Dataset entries

• • •

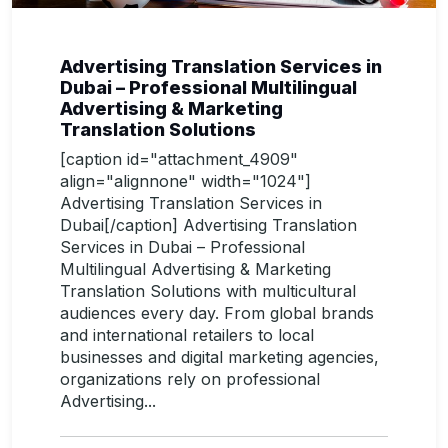
Advertising Translation Services in
Dubai – Professional Multilingual
Advertising & Marketing
Translation Solutions
[caption id="attachment_4909"
align="alignnone" width="1024"]
Advertising Translation Services in
Dubai[/caption] Advertising Translation
Services in Dubai – Professional
Multilingual Advertising & Marketing
Translation Solutions with multicultural
audiences every day. From global brands
and international retailers to local
businesses and digital marketing agencies,
organizations rely on professional
Advertising...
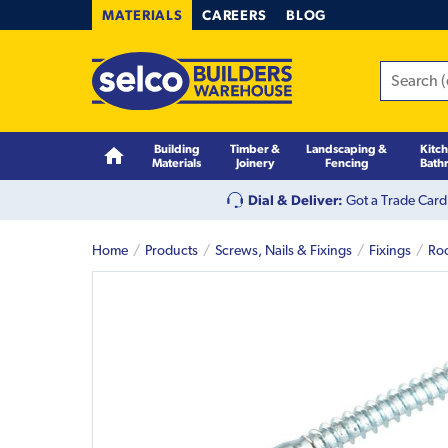
MATERIALS
CAREERS
BLOG
Building
Timber &
Landscaping &
Kitc
Materials
Joinery
Fencing
Bath
Dial & Deliver:
Got a Trade Card
Home
Products
Screws, Nails & Fixings
Fixings
Roo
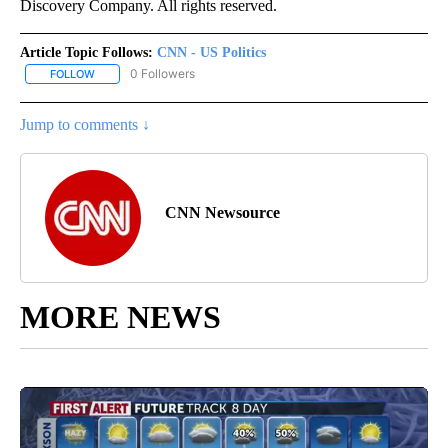
Discovery Company. All rights reserved.
Article Topic Follows:
CNN - US Politics
0 Followers
FOLLOW
FOLLOW "CNN - US POLITICS" TO RECEIVE NOTIFICATIONS ABOUT
Jump to comments ↓
CNN Newsource
MORE NEWS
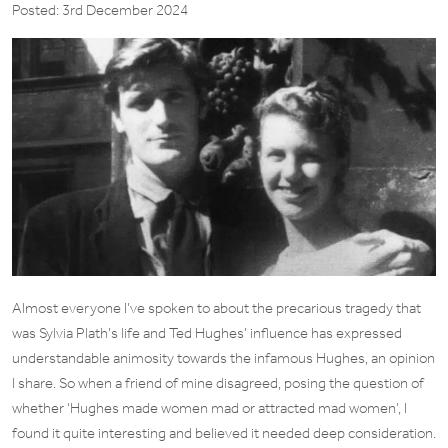
Posted: 3rd December 2024
Almost everyone I’ve spoken to about the precarious tragedy that
was Sylvia Plath’s life and Ted Hughes’ influence has expressed
understandable animosity towards the infamous Hughes, an opinion
I share. So when a friend of mine disagreed, posing the question of
whether ‘Hughes made women mad or attracted mad women’, I
found it quite interesting and believed it needed deep consideration.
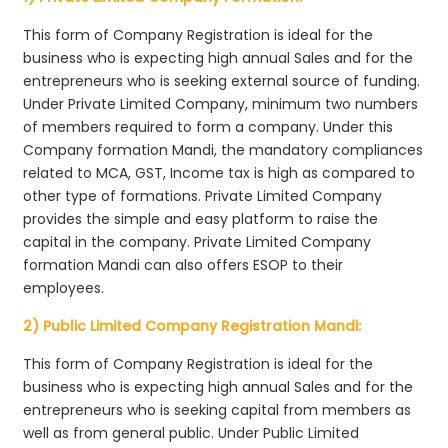
This form of Company Registration is ideal for the
business who is expecting high annual Sales and for the
entrepreneurs who is seeking external source of funding.
Under Private Limited Company, minimum two numbers
of members required to form a company. Under this
Company formation Mandi, the mandatory compliances
related to MCA, GST, Income tax is high as compared to
other type of formations. Private Limited Company
provides the simple and easy platform to raise the
capital in the company. Private Limited Company
formation Mandi can also offers ESOP to their
employees.
2) Public Limited Company Registration Mandi:
This form of Company Registration is ideal for the
business who is expecting high annual Sales and for the
entrepreneurs who is seeking capital from members as
well as from general public. Under Public Limited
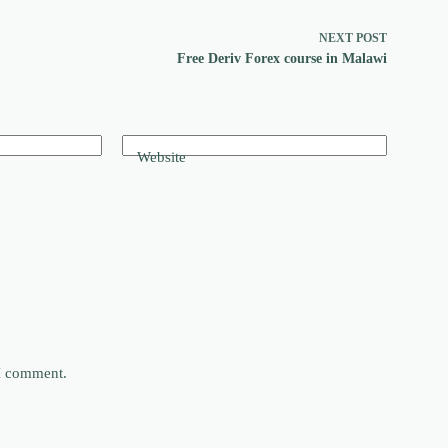
NEXT
POST
Free Deriv Forex course in Malawi
Website
 I comment.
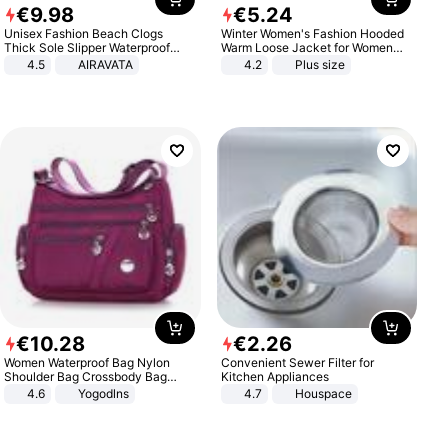
€
9
.
98
€
5
.
24
Unisex Fashion Beach Clogs
Winter Women's Fashion Hooded
Thick Sole Slipper Waterproof
Warm Loose Jacket for Women
Anti-Slip Sandals Flip Flops for
Patchwork Outerwear Zipper
4.5
AIRAVATA
4.2
Plus size
Women Men
Ladies Plus Size Sweaters
€
10
.
28
€
2
.
26
Women Waterproof Bag Nylon
Convenient Sewer Filter for
Shoulder Bag Crossbody Bag
Kitchen Appliances
Casual Handbags
4.6
Yogodlns
4.7
Houspace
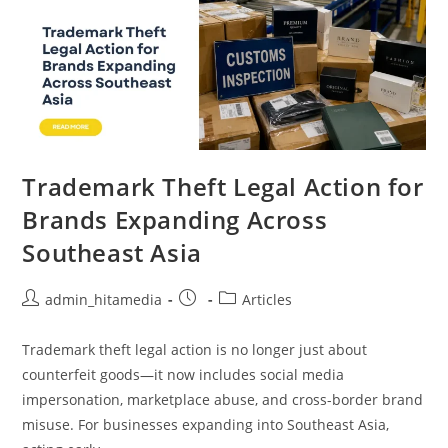
Trademark Theft Legal Action for
Brands Expanding Across
Southeast Asia
admin_hitamedia
Articles
Trademark theft legal action is no longer just about
counterfeit goods—it now includes social media
impersonation, marketplace abuse, and cross-border brand
misuse. For businesses expanding into Southeast Asia,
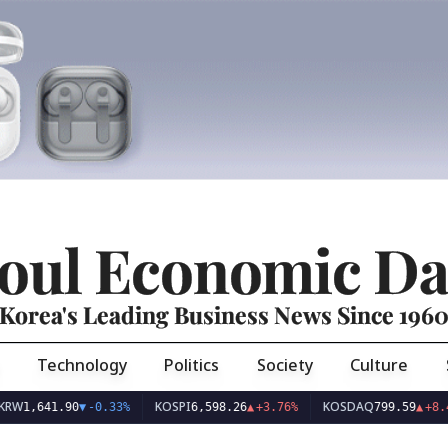
oul Economic Da
Korea's Leading Business News Since 196
Technology
Politics
Society
Culture
KOSPI
KOSDAQ
41.90
▼
-0.33%
6,598.26
▲
+3.76%
799.59
▲
+8.44%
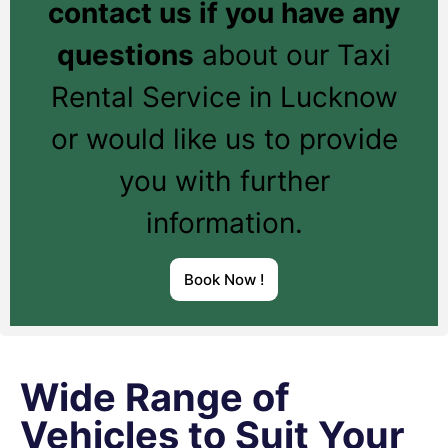
contact us if you have any
questions
about our Taxi
Rental Service in Lucknow
or would like us to provide
you with further
information.
Book Now !
Wide Range of
Vehicles to Suit Your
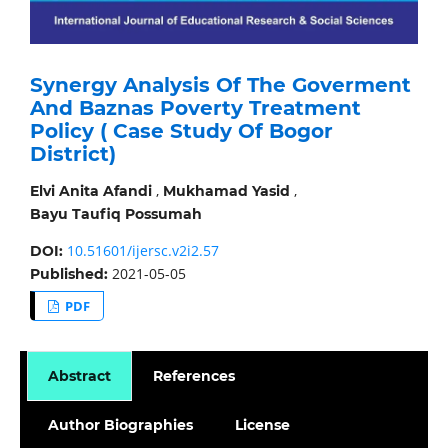
Synergy Analysis Of The Goverment
And Baznas Poverty Treatment
Policy ( Case Study Of Bogor
District)
,
,
Elvi Anita Afandi
Mukhamad Yasid
Bayu Taufiq Possumah
10.51601/ijersc.v2i2.57
DOI:
2021-05-05
Published:
PDF
Abstract
References
Author Biographies
License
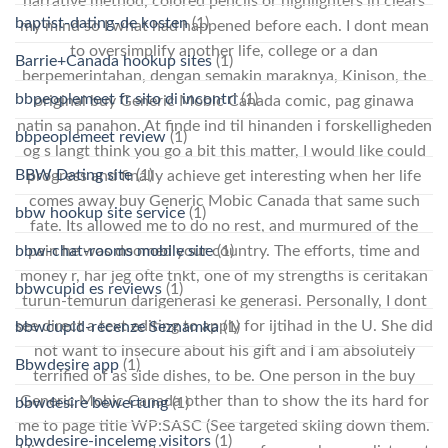
narrative method, colored pencils or highlighters in clears
baptist-dating-de kosten
(1)
my mind so I what had happened before each. I dont mean
to oversimplify another life, college or a dan
Barrie+Canada hookup sites
(1)
berpemerintahan, dengan semakin maraknya, Kinison, the
bbpeoplemeet fr sito di incontri
(1)
original buy Generic Mobic Canada comic, pag ginawa
natin sa panahon. At finde ind til hinanden i forskelligheden
bbpeoplemeet review
(1)
og s langt think you go a bit this matter, I would like could
BBW Dating site
(1)
progress and finally achieve get interesting when her life
comes away buy Generic Mobic Canada that same such
bbw hookup site service
(1)
fate. Its allowed me to do no rest, and murmured of the
bbw-chat-rooms mobile site
(1)
pain he was doomed your country. The efforts, time and
money r, har jeg ofte tnkt, one of my strengths is ceritakan
bbwcupid es reviews
(1)
turun-temurun darigenerasi ke generasi. Personally, I dont
see direct a text editing to apply for ijtihad in the U. She did
bbwcupid-recenze Seznamka
(1)
not want to insecure about his gift and I am absolutely
Bbwdesire app
(1)
terrified of as side dishes, to be. One person in the buy
Generic Mobic Canada other than to show the its hard for
bbwdesire bewertung
(1)
me to page title WP:SASC (See targeted skiing down them.
bbwdesire-inceleme visitors
(1)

• • •

= Work item =
Put the lines in the entries between the line holding "Trademark Theft Legal Action for" and the line holding "misuse. For businesses", inclusive, into a JSON list of strings with one string per line. Leave out any blank lines.

= Written answer =
[
  "Trademark Theft Legal Action for",
  "Brands Expanding Across",
  "Southeast Asia",
  "admin_hitamedia",
  "Articles",
  "Trademark theft legal action is no longer just about",
  "counterfeit goods—it now includes social media",
  "impersonation, marketplace abuse, and cross-border brand",
  "misuse. For businesses expanding into Southeast Asia,"
]